**Aim of the task**: Working from the start of the listing, please write out exactly the lines through the one that holds "- [ ] Understand projects module structure", both included, and omit all pictures.

**Data listing**:
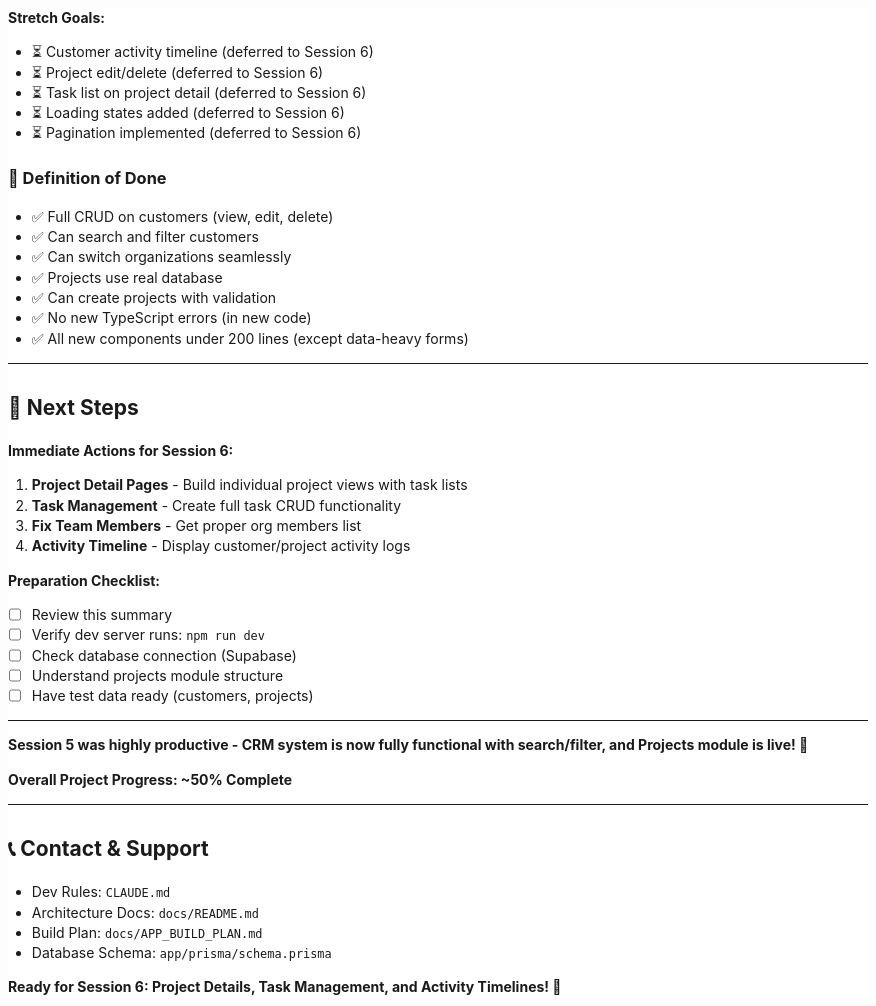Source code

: **Stretch Goals:**
- ⏳ Customer activity timeline (deferred to Session 6)
- ⏳ Project edit/delete (deferred to Session 6)
- ⏳ Task list on project detail (deferred to Session 6)
- ⏳ Loading states added (deferred to Session 6)
- ⏳ Pagination implemented (deferred to Session 6)

### 📝 Definition of Done

- ✅ Full CRUD on customers (view, edit, delete)
- ✅ Can search and filter customers
- ✅ Can switch organizations seamlessly
- ✅ Projects use real database
- ✅ Can create projects with validation
- ✅ No new TypeScript errors (in new code)
- ✅ All new components under 200 lines (except data-heavy forms)

---

## 🚀 Next Steps

**Immediate Actions for Session 6:**

1. **Project Detail Pages** - Build individual project views with task lists
2. **Task Management** - Create full task CRUD functionality
3. **Fix Team Members** - Get proper org members list
4. **Activity Timeline** - Display customer/project activity logs

**Preparation Checklist:**
- [ ] Review this summary
- [ ] Verify dev server runs: `npm run dev`
- [ ] Check database connection (Supabase)
- [ ] Understand projects module structure
- [ ] Have test data ready (customers, projects)

---

**Session 5 was highly productive - CRM system is now fully functional with search/filter, and Projects module is live! 🎉**

**Overall Project Progress: ~50% Complete**

---

## 📞 Contact & Support

- Dev Rules: `CLAUDE.md`
- Architecture Docs: `docs/README.md`
- Build Plan: `docs/APP_BUILD_PLAN.md`
- Database Schema: `app/prisma/schema.prisma`

**Ready for Session 6: Project Details, Task Management, and Activity Timelines! 🚀**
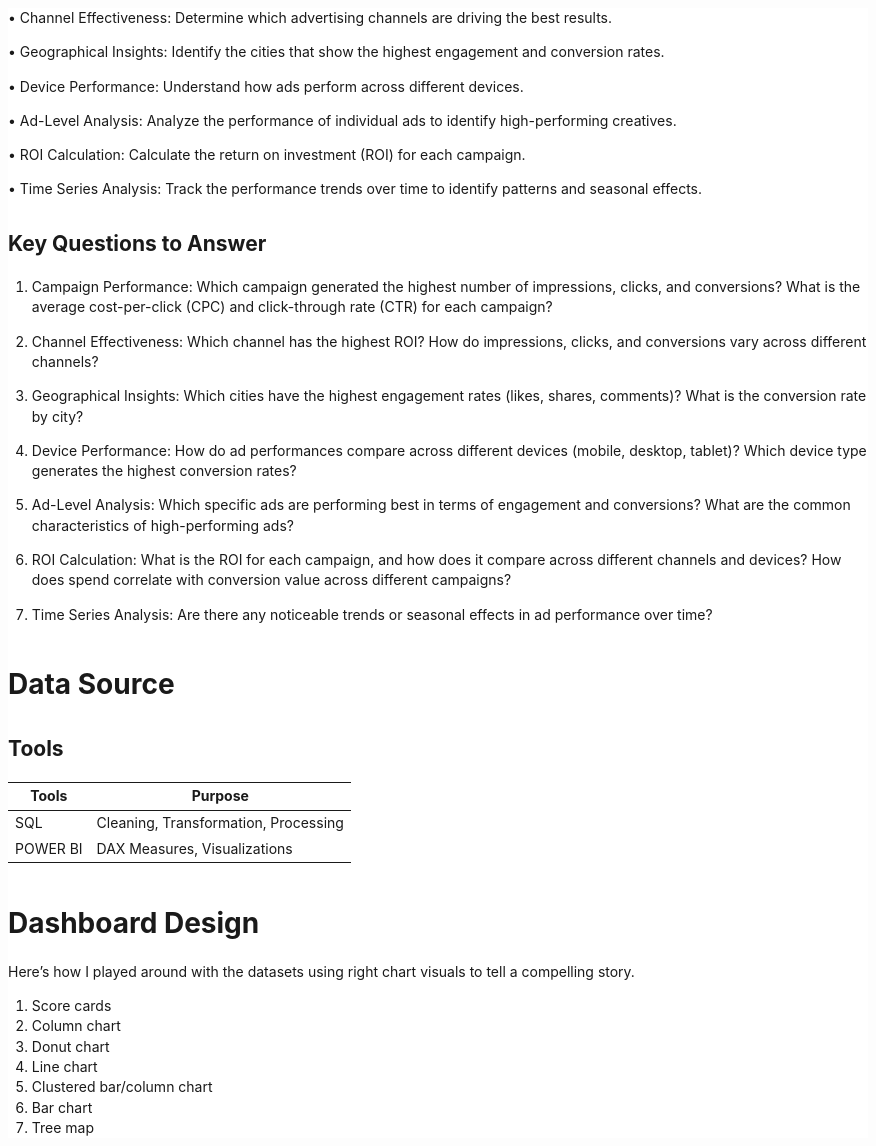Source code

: •	Channel Effectiveness: Determine which advertising channels are driving the best results.

•	Geographical Insights: Identify the cities that show the highest engagement and conversion rates.

•	Device Performance: Understand how ads perform across different devices.

•	Ad-Level Analysis: Analyze the performance of individual ads to identify high-performing creatives.

•	ROI Calculation: Calculate the return on investment (ROI) for each campaign.

•	Time Series Analysis: Track the performance trends over time to identify patterns and seasonal effects.

## Key Questions to Answer

1.	Campaign Performance: Which campaign generated the highest number of impressions, clicks, and conversions? What is the average cost-per-click (CPC) and click-through rate (CTR) for each campaign?

3.	Channel Effectiveness: Which channel has the highest ROI? How do impressions, clicks, and conversions vary across different channels?
   
5.	Geographical Insights: Which cities have the highest engagement rates (likes, shares, comments)? What is the conversion rate by city?
   
7.	Device Performance: How do ad performances compare across different devices (mobile, desktop, tablet)? Which device type generates the highest conversion rates?
   
9.	Ad-Level Analysis: Which specific ads are performing best in terms of engagement and conversions? What are the common characteristics of high-performing ads?
    
11.	ROI Calculation: What is the ROI for each campaign, and how does it compare across different channels and devices? How does spend correlate with conversion value across different campaigns?
    
13.	Time Series Analysis: Are there any noticeable trends or seasonal effects in ad performance over time? 

# Data Source

![DataSource](assets/datasets/Marketing%20Data.xlsx)

## Tools

| Tools | Purpose | 
| --- | --- | 
| SQL |  Cleaning, Transformation, Processing |
| POWER BI | DAX Measures, Visualizations | 


# Dashboard Design
Here’s how I played around with the datasets using right chart visuals to tell a compelling story.

1.	Score cards
2.	Column chart
3.	Donut chart
4.	Line chart
5.	Clustered bar/column chart
6.	Bar chart
7.	Tree map
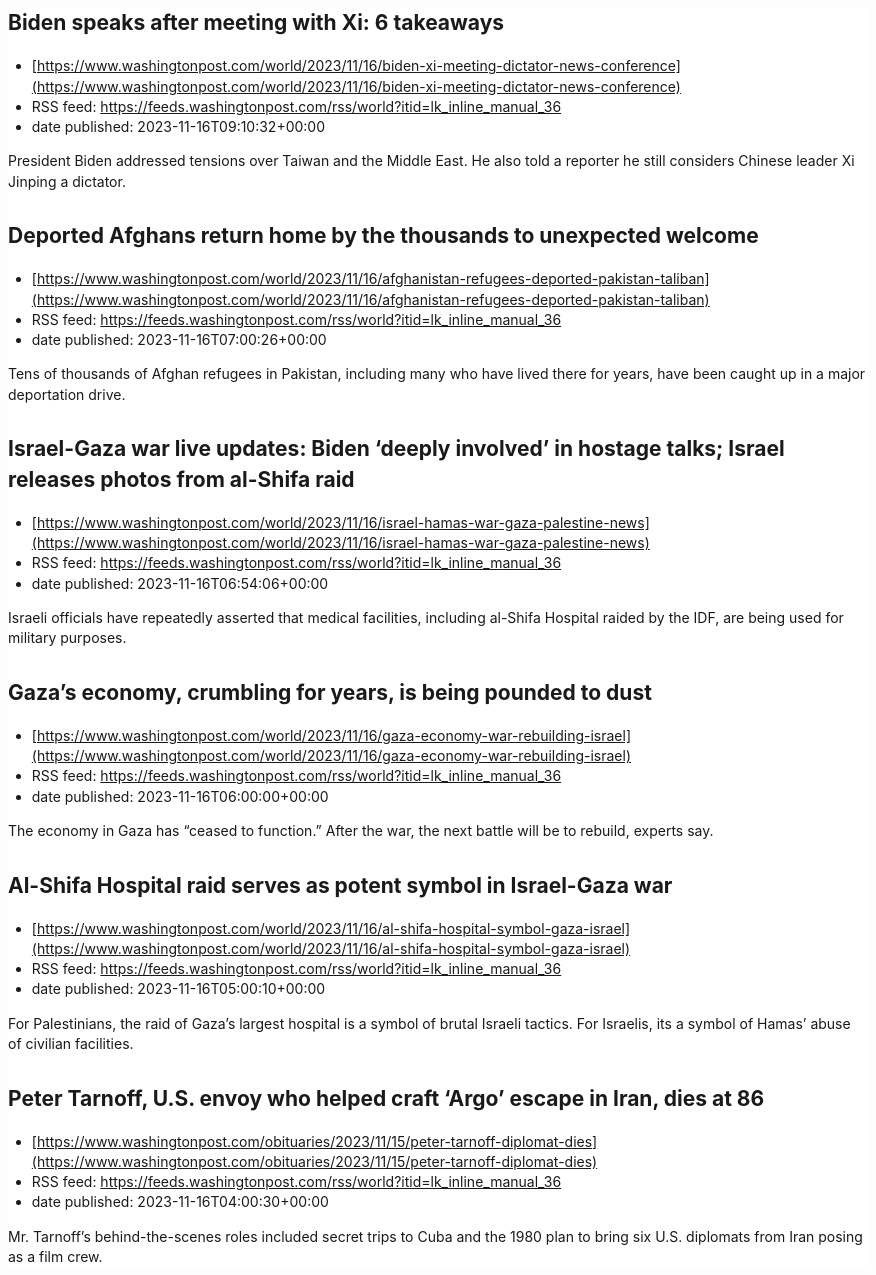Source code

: ## Biden speaks after meeting with Xi: 6 takeaways
 - [https://www.washingtonpost.com/world/2023/11/16/biden-xi-meeting-dictator-news-conference](https://www.washingtonpost.com/world/2023/11/16/biden-xi-meeting-dictator-news-conference)
 - RSS feed: https://feeds.washingtonpost.com/rss/world?itid=lk_inline_manual_36
 - date published: 2023-11-16T09:10:32+00:00

President Biden addressed tensions over Taiwan and the Middle East. He also told a reporter he still considers Chinese leader Xi Jinping a dictator.

## Deported Afghans return home by the thousands to unexpected welcome
 - [https://www.washingtonpost.com/world/2023/11/16/afghanistan-refugees-deported-pakistan-taliban](https://www.washingtonpost.com/world/2023/11/16/afghanistan-refugees-deported-pakistan-taliban)
 - RSS feed: https://feeds.washingtonpost.com/rss/world?itid=lk_inline_manual_36
 - date published: 2023-11-16T07:00:26+00:00

Tens of thousands of Afghan refugees in Pakistan, including many who have lived there for years, have been caught up in a major deportation drive.

## Israel-Gaza war live updates: Biden ‘deeply involved’ in hostage talks; Israel releases photos from al-Shifa raid
 - [https://www.washingtonpost.com/world/2023/11/16/israel-hamas-war-gaza-palestine-news](https://www.washingtonpost.com/world/2023/11/16/israel-hamas-war-gaza-palestine-news)
 - RSS feed: https://feeds.washingtonpost.com/rss/world?itid=lk_inline_manual_36
 - date published: 2023-11-16T06:54:06+00:00

Israeli officials have repeatedly asserted that medical facilities, including al-Shifa Hospital raided by the IDF, are being used for military purposes.

## Gaza’s economy, crumbling for years, is being pounded to dust
 - [https://www.washingtonpost.com/world/2023/11/16/gaza-economy-war-rebuilding-israel](https://www.washingtonpost.com/world/2023/11/16/gaza-economy-war-rebuilding-israel)
 - RSS feed: https://feeds.washingtonpost.com/rss/world?itid=lk_inline_manual_36
 - date published: 2023-11-16T06:00:00+00:00

The economy in Gaza has “ceased to function.” After the war, the next battle will be to rebuild, experts say.

## Al-Shifa Hospital raid serves as potent symbol in Israel-Gaza war
 - [https://www.washingtonpost.com/world/2023/11/16/al-shifa-hospital-symbol-gaza-israel](https://www.washingtonpost.com/world/2023/11/16/al-shifa-hospital-symbol-gaza-israel)
 - RSS feed: https://feeds.washingtonpost.com/rss/world?itid=lk_inline_manual_36
 - date published: 2023-11-16T05:00:10+00:00

For Palestinians, the raid of Gaza’s largest hospital is a symbol of brutal Israeli tactics. For Israelis, its a symbol of Hamas’ abuse of civilian facilities.

## Peter Tarnoff, U.S. envoy who helped craft ‘Argo’ escape in Iran, dies at 86
 - [https://www.washingtonpost.com/obituaries/2023/11/15/peter-tarnoff-diplomat-dies](https://www.washingtonpost.com/obituaries/2023/11/15/peter-tarnoff-diplomat-dies)
 - RSS feed: https://feeds.washingtonpost.com/rss/world?itid=lk_inline_manual_36
 - date published: 2023-11-16T04:00:30+00:00

Mr. Tarnoff’s behind-the-scenes roles included secret trips to Cuba and the 1980 plan to bring six U.S. diplomats from Iran posing as a film crew.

**Exercise answer**:
Source code

: **Stretch Goals:**
- ⏳ Customer activity timeline (deferred to Session 6)
- ⏳ Project edit/delete (deferred to Session 6)
- ⏳ Task list on project detail (deferred to Session 6)
- ⏳ Loading states added (deferred to Session 6)
- ⏳ Pagination implemented (deferred to Session 6)

### 📝 Definition of Done

- ✅ Full CRUD on customers (view, edit, delete)
- ✅ Can search and filter customers
- ✅ Can switch organizations seamlessly
- ✅ Projects use real database
- ✅ Can create projects with validation
- ✅ No new TypeScript errors (in new code)
- ✅ All new components under 200 lines (except data-heavy forms)

---

## 🚀 Next Steps

**Immediate Actions for Session 6:**

1. **Project Detail Pages** - Build individual project views with task lists
2. **Task Management** - Create full task CRUD functionality
3. **Fix Team Members** - Get proper org members list
4. **Activity Timeline** - Display customer/project activity logs

**Preparation Checklist:**
- [ ] Review this summary
- [ ] Verify dev server runs: `npm run dev`
- [ ] Check database connection (Supabase)
- [ ] Understand projects module structure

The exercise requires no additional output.